Little John made the low rumble that passed for his chuckle. “An old farmwife's remedy. My father used it on sore oxen.… Our village thought him a great man for the remedy, for we had no oxen to spare.”

Cecily said, looking down into the cup, “It smells like what Tuck has been giving Marian.”

“It is,” said Little John. “It is also good for sore oxen. Tuck says he learnt it from a brother of his order who had learnt it from an alchemist in Constantinople, and I say that the alchemist's mother was from Nottinghamshire.”

This did not roil in her stomach as the whisky did, and while it was not exactly true that the pain in her shoulder lessened, it was true that the pain around it lessened, and she could feel the tips of her fingers again, and most of that side of her body felt less hot. “Is your leg very bad?” she said drowsily.

“No,” said Little John. “But Tuck seems to think it won't stop bleeding unless I sit down for a while, so I'm sitting down. I'm not wholly sorry for the excuse; I was forgetting the way of sitting down, these last days. Is the draught helping?”

“Yes.” She sagged a little more against him, almost contented to have her shoulder hurt, if he would stay by her. The pain still got in the way enough that it was hard to think about anything, but there was a comfort in the sound of his breathing as the throbbing in her ears began to ebb.…

She fell asleep, leaning on his chest, and he edged her a little off a particularly painful bruise, leaned his head back against the tree he had propped them up against, and closed his own eyes.

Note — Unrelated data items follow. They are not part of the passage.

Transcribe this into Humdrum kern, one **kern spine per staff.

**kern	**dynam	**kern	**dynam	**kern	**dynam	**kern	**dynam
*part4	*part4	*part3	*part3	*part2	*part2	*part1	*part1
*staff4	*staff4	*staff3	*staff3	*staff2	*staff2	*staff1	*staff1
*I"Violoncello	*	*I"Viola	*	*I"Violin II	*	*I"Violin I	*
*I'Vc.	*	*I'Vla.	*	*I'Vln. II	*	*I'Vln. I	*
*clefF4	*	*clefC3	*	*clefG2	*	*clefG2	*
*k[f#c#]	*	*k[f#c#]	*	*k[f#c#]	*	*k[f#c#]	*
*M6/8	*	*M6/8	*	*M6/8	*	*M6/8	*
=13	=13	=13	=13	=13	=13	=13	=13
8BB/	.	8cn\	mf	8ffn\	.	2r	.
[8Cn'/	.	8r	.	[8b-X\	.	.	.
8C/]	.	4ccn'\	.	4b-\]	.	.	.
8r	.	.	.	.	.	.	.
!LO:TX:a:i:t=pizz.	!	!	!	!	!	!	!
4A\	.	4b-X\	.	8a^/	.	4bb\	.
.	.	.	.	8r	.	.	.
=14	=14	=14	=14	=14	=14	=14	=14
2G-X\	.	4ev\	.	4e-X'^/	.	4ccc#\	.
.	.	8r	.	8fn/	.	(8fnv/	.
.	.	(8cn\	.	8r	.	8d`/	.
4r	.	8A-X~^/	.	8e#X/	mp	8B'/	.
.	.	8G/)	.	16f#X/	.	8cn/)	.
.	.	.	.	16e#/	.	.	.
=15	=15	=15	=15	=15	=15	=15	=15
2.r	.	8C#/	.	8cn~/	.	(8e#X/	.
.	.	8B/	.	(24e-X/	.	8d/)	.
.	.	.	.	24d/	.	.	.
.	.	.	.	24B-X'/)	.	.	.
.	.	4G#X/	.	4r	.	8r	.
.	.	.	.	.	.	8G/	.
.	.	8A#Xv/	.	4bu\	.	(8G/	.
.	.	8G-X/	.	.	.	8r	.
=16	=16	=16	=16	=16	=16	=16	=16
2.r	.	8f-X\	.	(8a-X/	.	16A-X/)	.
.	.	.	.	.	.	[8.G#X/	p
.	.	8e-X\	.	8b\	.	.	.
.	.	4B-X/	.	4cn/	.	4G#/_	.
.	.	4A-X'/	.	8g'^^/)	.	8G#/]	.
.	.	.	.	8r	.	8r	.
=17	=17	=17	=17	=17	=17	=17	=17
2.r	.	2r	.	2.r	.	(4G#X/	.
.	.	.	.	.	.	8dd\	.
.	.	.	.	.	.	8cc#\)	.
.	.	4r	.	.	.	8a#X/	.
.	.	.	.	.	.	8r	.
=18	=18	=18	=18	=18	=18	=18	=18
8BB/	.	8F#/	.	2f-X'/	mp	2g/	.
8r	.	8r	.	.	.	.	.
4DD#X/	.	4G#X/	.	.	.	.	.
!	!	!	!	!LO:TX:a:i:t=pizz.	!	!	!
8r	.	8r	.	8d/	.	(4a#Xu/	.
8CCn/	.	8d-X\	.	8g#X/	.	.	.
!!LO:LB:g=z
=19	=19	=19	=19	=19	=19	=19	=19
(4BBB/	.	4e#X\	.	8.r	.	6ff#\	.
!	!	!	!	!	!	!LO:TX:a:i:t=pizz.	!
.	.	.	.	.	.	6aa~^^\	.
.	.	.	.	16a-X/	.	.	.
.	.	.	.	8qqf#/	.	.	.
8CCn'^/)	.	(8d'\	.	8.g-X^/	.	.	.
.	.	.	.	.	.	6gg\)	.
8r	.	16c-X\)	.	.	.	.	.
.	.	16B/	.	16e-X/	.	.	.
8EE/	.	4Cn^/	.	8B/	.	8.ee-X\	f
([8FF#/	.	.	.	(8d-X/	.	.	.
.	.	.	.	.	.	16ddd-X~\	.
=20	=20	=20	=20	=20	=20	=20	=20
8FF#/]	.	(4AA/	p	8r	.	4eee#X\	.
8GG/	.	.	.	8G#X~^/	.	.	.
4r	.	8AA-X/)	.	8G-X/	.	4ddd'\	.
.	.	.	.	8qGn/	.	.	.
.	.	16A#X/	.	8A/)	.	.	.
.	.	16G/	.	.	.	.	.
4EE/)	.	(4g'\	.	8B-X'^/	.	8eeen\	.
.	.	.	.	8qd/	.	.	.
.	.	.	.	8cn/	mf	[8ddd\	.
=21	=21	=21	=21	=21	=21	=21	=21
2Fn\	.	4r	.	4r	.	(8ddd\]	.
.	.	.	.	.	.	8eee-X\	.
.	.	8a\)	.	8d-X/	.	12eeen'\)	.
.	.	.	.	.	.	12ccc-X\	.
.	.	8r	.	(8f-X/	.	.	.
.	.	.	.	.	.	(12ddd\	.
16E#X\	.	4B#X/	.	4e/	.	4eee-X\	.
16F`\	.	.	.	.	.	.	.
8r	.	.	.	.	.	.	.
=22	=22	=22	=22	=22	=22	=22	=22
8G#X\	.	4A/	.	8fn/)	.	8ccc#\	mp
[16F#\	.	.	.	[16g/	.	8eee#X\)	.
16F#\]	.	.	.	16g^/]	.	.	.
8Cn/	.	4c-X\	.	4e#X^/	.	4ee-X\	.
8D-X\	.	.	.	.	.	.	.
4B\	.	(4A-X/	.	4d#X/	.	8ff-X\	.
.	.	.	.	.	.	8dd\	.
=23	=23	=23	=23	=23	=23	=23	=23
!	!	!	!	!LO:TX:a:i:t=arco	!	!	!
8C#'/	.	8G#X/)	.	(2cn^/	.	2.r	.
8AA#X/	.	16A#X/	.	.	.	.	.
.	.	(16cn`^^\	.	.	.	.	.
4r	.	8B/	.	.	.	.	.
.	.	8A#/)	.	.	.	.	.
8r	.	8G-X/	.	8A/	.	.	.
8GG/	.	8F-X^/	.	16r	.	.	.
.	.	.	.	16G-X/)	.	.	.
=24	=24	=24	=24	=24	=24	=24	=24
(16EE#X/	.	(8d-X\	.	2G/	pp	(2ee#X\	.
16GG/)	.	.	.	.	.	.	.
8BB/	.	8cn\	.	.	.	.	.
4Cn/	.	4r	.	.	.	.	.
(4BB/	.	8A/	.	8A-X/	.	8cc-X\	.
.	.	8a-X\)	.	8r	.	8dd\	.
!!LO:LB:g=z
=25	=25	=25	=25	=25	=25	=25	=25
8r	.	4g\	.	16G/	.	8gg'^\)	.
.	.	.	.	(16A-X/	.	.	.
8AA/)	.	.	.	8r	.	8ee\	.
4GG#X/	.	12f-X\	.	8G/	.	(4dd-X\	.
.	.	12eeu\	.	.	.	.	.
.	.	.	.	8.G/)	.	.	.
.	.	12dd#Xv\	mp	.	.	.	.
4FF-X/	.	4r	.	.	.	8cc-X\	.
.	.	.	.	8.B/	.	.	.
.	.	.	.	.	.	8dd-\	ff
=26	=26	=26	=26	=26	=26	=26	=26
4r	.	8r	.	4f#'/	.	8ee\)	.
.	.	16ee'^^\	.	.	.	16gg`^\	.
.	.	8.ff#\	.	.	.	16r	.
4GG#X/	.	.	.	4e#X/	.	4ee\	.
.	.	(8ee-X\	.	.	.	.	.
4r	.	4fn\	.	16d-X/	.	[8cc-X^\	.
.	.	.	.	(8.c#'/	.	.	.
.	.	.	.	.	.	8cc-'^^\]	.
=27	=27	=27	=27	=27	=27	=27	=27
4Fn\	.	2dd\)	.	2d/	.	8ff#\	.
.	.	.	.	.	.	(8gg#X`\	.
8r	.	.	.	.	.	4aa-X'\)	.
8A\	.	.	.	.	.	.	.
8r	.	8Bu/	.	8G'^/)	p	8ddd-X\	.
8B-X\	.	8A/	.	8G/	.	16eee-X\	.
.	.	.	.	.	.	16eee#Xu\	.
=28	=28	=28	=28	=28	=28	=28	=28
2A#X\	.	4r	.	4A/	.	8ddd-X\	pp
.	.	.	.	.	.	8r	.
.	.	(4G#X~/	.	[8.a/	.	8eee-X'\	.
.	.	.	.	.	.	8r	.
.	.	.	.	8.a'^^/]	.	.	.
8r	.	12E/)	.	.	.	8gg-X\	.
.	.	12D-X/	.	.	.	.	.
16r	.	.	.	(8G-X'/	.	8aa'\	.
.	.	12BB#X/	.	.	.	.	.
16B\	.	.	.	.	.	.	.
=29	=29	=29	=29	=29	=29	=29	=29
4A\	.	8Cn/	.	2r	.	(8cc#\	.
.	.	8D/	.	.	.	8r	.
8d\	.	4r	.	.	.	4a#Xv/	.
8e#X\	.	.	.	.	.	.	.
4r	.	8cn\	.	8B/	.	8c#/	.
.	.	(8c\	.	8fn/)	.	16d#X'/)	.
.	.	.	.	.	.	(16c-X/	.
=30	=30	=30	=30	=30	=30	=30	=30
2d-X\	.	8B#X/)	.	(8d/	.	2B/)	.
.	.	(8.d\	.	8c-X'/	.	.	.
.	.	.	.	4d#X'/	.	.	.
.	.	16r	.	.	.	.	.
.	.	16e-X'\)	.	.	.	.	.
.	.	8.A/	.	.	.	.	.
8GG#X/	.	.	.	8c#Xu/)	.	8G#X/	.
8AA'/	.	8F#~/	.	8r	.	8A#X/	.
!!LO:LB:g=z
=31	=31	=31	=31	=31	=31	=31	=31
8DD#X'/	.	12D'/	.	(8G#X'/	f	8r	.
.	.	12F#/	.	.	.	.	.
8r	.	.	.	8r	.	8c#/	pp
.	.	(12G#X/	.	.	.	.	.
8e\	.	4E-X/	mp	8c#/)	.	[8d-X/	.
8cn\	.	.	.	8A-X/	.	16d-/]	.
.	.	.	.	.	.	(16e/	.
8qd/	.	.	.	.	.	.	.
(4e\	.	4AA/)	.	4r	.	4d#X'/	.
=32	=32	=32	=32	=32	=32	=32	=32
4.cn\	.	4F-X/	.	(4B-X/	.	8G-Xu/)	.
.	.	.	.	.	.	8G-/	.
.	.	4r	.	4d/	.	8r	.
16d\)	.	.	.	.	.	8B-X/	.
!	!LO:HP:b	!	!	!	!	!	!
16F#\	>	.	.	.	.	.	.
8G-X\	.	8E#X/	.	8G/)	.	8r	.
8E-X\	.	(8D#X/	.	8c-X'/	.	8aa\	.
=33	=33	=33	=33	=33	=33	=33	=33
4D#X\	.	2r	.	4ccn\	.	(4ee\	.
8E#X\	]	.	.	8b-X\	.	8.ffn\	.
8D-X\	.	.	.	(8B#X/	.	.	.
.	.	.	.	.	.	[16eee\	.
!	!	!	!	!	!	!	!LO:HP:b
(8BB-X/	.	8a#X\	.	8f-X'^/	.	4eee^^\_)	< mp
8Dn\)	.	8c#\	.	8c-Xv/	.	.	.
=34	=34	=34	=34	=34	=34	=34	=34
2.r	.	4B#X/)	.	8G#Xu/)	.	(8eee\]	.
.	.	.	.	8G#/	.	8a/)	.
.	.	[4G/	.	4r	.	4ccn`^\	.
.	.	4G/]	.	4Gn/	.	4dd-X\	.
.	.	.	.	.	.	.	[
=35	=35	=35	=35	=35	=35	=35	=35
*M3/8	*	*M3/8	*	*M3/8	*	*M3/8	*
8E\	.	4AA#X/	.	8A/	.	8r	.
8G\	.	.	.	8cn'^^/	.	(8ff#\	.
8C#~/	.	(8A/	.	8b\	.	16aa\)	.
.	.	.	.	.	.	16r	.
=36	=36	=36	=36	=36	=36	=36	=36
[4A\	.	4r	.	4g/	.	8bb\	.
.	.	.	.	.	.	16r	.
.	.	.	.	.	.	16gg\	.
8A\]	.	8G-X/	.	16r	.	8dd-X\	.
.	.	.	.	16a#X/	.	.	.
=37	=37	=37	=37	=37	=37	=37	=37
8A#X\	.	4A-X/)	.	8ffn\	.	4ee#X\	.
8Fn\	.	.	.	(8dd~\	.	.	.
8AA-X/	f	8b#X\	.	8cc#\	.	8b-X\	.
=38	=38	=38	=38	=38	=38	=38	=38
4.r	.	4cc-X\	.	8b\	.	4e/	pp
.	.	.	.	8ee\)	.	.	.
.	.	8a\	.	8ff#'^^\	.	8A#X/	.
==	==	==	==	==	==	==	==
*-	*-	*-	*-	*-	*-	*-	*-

Rafe and Sibyl were the nearest to unhurt of any of the outlaws, and Tuck could not afford to let them rest, although he was pretty sure each of them fell asleep standing up as soon as either stopped moving. Robin and Little John helped as they could, hauling water, chopping wood, even changing poultices; but Little John was limping too hard to disguise and Tuck told him to get off his leg and, preferably, to get some sleep. And shortly after that Tuck put his hand by accident on a bloody axe-handle and snatched at Robin, who had turned indifferently away, pulling back his sleeve and exposing a long slash on his upper arm.

“I don't remember this earlier,” said Tuck.

“No?” said Robin in a neutral voice, and Tuck was too busy to pursue it, but merely bound it up and told him it was time for him, too, to try to sleep. Robin never had to tell anyone of his meeting, weaponless and with an armful of dead branches to break up for firewood, with one of Guy's men. The next day, when the burying began, no one questioned the body of another mercenary.

Robin went often to watch for a minute or two by Marian's pallet. There were several folk in the little half-cavern now, but every time he appeared in the doorway her pale face turned toward him. Sometimes he went in to her; sometimes he did not.

“I plan to go on living a while yet,” she whispered once. “You might as well attend to other matters.”

Dawn came. Tuck and Rafe and Sibyl and Robin fell down where they were and slept.

It was not surprising that they heard nothing.